Exactly the lines from the one holding "230 133 606" to the end of the listing, both ends included, make up the expected answer.

**SUPPLIED DATA:**
-*-*-
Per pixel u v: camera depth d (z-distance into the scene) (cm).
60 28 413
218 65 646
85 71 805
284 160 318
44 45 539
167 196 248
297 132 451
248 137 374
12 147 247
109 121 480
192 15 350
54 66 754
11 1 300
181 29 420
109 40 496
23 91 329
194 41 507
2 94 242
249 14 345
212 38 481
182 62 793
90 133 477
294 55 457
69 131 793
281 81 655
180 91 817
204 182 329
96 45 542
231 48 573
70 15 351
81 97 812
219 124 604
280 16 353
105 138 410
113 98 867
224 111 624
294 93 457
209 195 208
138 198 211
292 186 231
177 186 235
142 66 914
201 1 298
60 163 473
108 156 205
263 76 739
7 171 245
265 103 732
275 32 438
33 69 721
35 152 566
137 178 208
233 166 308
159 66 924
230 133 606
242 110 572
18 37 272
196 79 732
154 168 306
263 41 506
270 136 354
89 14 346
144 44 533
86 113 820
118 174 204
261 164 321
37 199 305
-*-*-
**RESULT:**
230 133 606
242 110 572
18 37 272
196 79 732
154 168 306
263 41 506
270 136 354
89 14 346
144 44 533
86 113 820
118 174 204
261 164 321
37 199 305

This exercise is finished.